One of the better books on the Democratic Party comes from a former Joe Biden staffer, Jeff Connaughton, who coined the term “the blob” to denote the network of lawyers, lobbyists, Congressional staffers, foreign policy experts, podcasters, media figures and pollsters who comprise the groupthink of the Democrats. These people know each other, marry each other, take vacations together, book each other on shows, hire each other, and work together on policies and campaigns. It’s not a conspiracy, it’s a community.
But that community, if it becomes immune from external pressure, can become dangerous. And that’s what happened in Iowa.
There were two parts to the fiasco.

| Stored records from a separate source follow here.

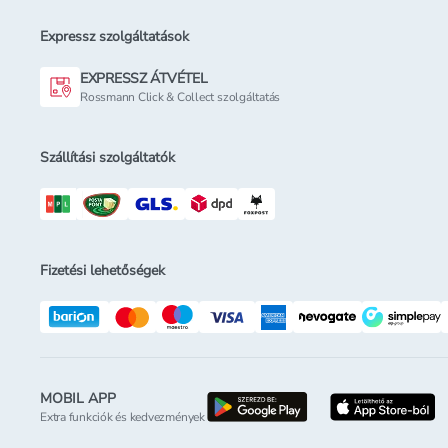
Expressz szolgáltatások
EXPRESSZ ÁTVÉTEL
Rossmann Click & Collect szolgáltatás
Szállítási szolgáltatók
Fizetési lehetőségek
MOBIL APP
letöltés a google-p
l
Extra funkciók és kedvezmények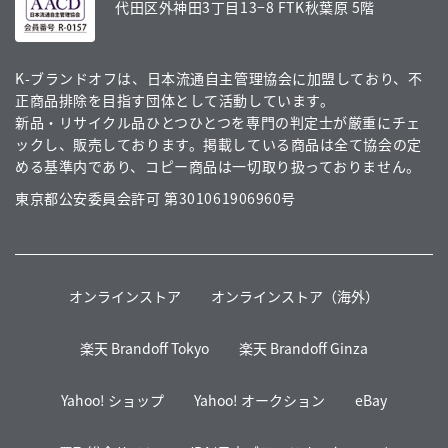
代田区外神田3丁目13−8 FTK秋葉原 5階
K-ブランドオフは、日本流通自主管理協会に加盟しており、不
正商品排除を目指す団体として活動しています。
新品・リサイクル品ひとつひとつを専門の判定士が厳重にチェ
ックし、販売しております。掲載している商品は全て協会の定
める基準内であり、コピー商品は一切取り扱っておりません。
東京都公安委員会許可 第301061906960号
オンラインストア
オンラインストア（海外）
楽天 Brandoff Tokyo
楽天 Brandoff Ginza
Yahoo! ショップ
Yahoo! オークション
eBay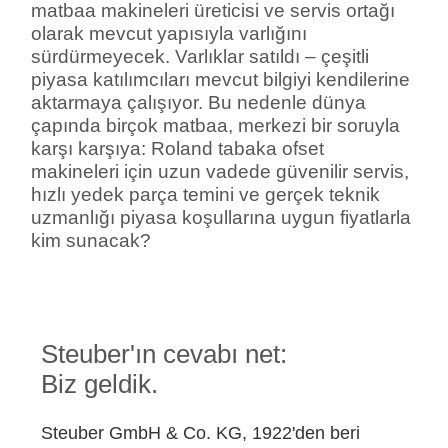
matbaa makineleri üreticisi ve servis ortağı
olarak mevcut yapısıyla varlığını
sürdürmeyecek. Varlıklar satıldı – çeşitli
piyasa katılımcıları mevcut bilgiyi kendilerine
aktarmaya çalışıyor. Bu nedenle dünya
çapında birçok matbaa, merkezi bir soruyla
karşı karşıya: Roland tabaka ofset
makineleri için uzun vadede güvenilir servis,
hızlı yedek parça temini ve gerçek teknik
uzmanlığı piyasa koşullarına uygun fiyatlarla
kim sunacak?
Steuber'ın cevabı net:
Biz geldik.
Steuber GmbH & Co. KG, 1922'den beri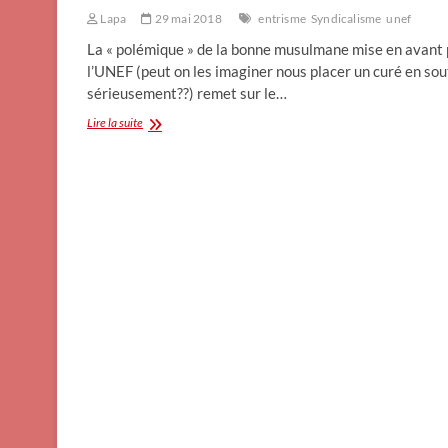
Lapa
29 mai 2018
entrisme
Syndicalisme
unef
La « polémique » de la bonne musulmane mise en avant 
l’UNEF (peut on les imaginer nous placer un curé en so
sérieusement??) remet sur le…
Entrisme
Lire la suite
associatif
et
syndical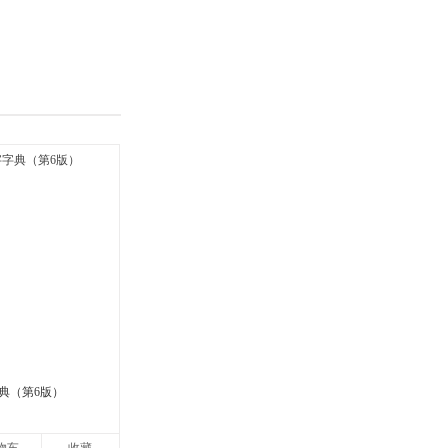
具
品
外
品
讯
音
公
器
典（第6版）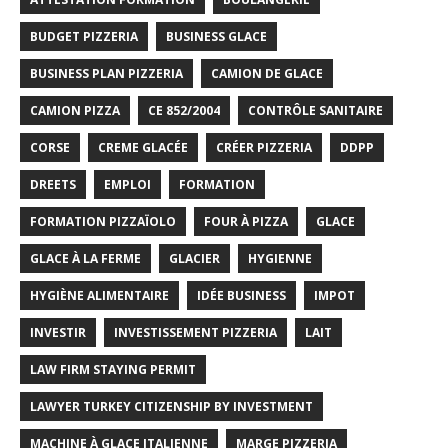
BUDGET PIZZERIA
BUSINESS GLACE
BUSINESS PLAN PIZZERIA
CAMION DE GLACE
CAMION PIZZA
CE 852/2004
CONTRÔLE SANITAIRE
CORSE
CREME GLACÉE
CRÉER PIZZERIA
DDPP
DREETS
EMPLOI
FORMATION
FORMATION PIZZAÏOLO
FOUR À PIZZA
GLACE
GLACE À LA FERME
GLACIER
HYGIENNE
HYGIÈNE ALIMENTAIRE
IDÉE BUSINESS
IMPOT
INVESTIR
INVESTISSEMENT PIZZERIA
LAIT
LAW FIRM STAYING PERMIT
LAWYER TURKEY CITIZENSHIP BY INVESTMENT
MACHINE À GLACE ITALIENNE
MARGE PIZZERIA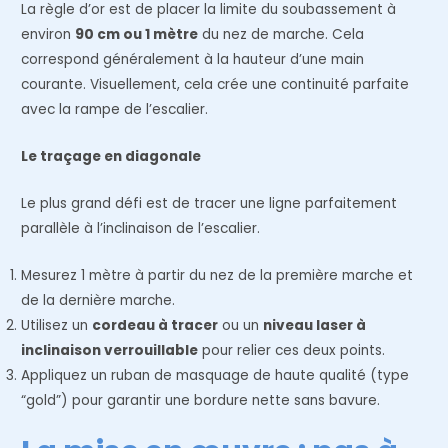
La règle d’or est de placer la limite du soubassement à
environ
90 cm ou 1 mètre
du nez de marche. Cela
correspond généralement à la hauteur d’une main
courante. Visuellement, cela crée une continuité parfaite
avec la rampe de l’escalier.
Le traçage en diagonale
Le plus grand défi est de tracer une ligne parfaitement
parallèle à l’inclinaison de l’escalier.
Mesurez 1 mètre à partir du nez de la première marche et
de la dernière marche.
Utilisez un
cordeau à tracer
ou un
niveau laser à
inclinaison verrouillable
pour relier ces deux points.
Appliquez un ruban de masquage de haute qualité (type
“gold”) pour garantir une bordure nette sans bavure.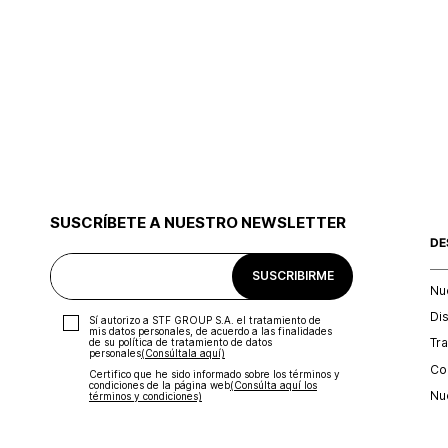
SUSCRÍBETE A NUESTRO NEWSLETTER
DE
SUSCRIBIRME
Nu
Di
Sí autorizo a STF GROUP S.A. el tratamiento de
mis datos personales, de acuerdo a las finalidades
Tr
de su política de tratamiento de datos
personales‎
(Consúltala aquí)
Con
Certifico que he sido informado sobre los términos y
condiciones de la página web‎
(Consúlta aquí los
Nu
términos y condiciones)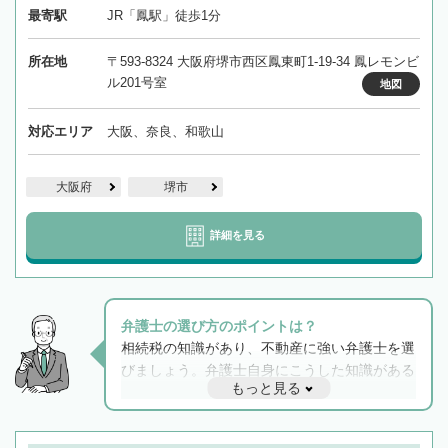
最寄駅
JR「鳳駅」徒歩1分
所在地
〒593-8324 大阪府堺市西区鳳東町1-19-34 鳳レモンビ
ル201号室
地図
対応エリア
大阪、奈良、和歌山
大阪府
堺市
詳細を見る
弁護士の選び方のポイントは？
相続税の知識があり、不動産に強い弁護士を選
びましょう。弁護士自身にこうした知識がある
もっと見る
と他士業との連携もスムーズに進み、トラブル
解決のみならず相続をトータルで任せることが
できます。また、相続は感情がからむ分野なの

The first was the narrow community in Iowa.
The Iowa caucuses are for most of us an experiment in democracy, but for key actors in Iowa the caucuses are a business. Take former Iowa Governor and Obama Ag Secretary Tom Vilsack, whose endorsement was highly sought after. Vilsack is now a highly paid dairy lobbyist. Vilsack is well known, but then there are behind the scenes men like Jerry Crawford.
A lawyer with white hair mowed like a golf-course fairway, Crawford is something of a kingmaker back home in Des Moines. He has shepherded every Democratic presidential nominee in the most important caucus state going back to 1980 — every nominee except for one, that is. Crawford, 65, still blames himself for Clinton’s 2008 third-place finish in the Hawkeye State, from which her campaign never really recovered. He vows that 2016 will be his year to make it right for her. “I’m trying to make amends,” he said.
Crawford was a lobbyist for Monsanto and Exxon. The Democratic Party is riddled with minor ward bosses like Crawford, especially in early states like Iowa, New Hampshire, and South Carolina. It’s not a criticism to observe that these communities have leaders. But of the insularity of the political class has enabled institutional actors within the Democratic Party in Iowa to become fused with corporate power through informal and formal financial and social relationships.
As corporations get more and more concentrated, these relationships eventually wear down the competence of a political apparatus. The night before the caucus, the Iowa Democratic Party head said, “These are probably the most prepared we’ve ever been as a party for these caucuses. We’ve run through a few different scenarios, but I can tell you, we’re ready.”